Gliwicki Rower Miejski w 2023 roku ma ruszyć już od 15 marca, a zatem szybciej, niż było to do tej pory. Zakończenie sezonu rowerowego wyznaczono natomiast na 15 listopada. Miasto ogłosiło przetarg na kolejny sezon systemu, dopytujemy więc GZM, co z zapowiadanym Rowerem Metropolitalnym.
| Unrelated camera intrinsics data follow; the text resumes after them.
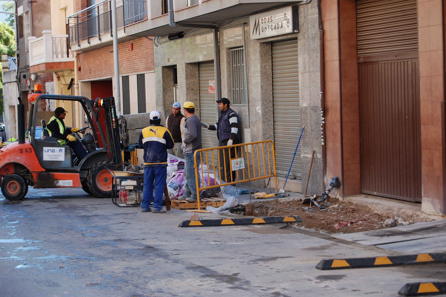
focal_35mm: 82
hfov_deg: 24.6
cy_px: 148
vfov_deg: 16.5
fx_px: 1021
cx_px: 223
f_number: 5.6
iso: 250
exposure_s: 1/125
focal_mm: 55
Zgodnie ze specyfikacją zamówienia publicznego, w mieście, podobnie jak w tym roku, ma być minimum 30 stacji wyposażonych w panel informacyjny, 15 stojaków rowerowych, na których znajdzie się średnio po 10 rowerów. Wykonawca udostępni min. 293 rowery standardowe, 2 rowery typu tandem oraz 5 rowerów cargo/familijnych.
Przetarg na nowy sezon roweru miejskiego w Gliwicach ogłoszono kilka dni temu, zaś termin składania ofert upłynie 29 grudnia.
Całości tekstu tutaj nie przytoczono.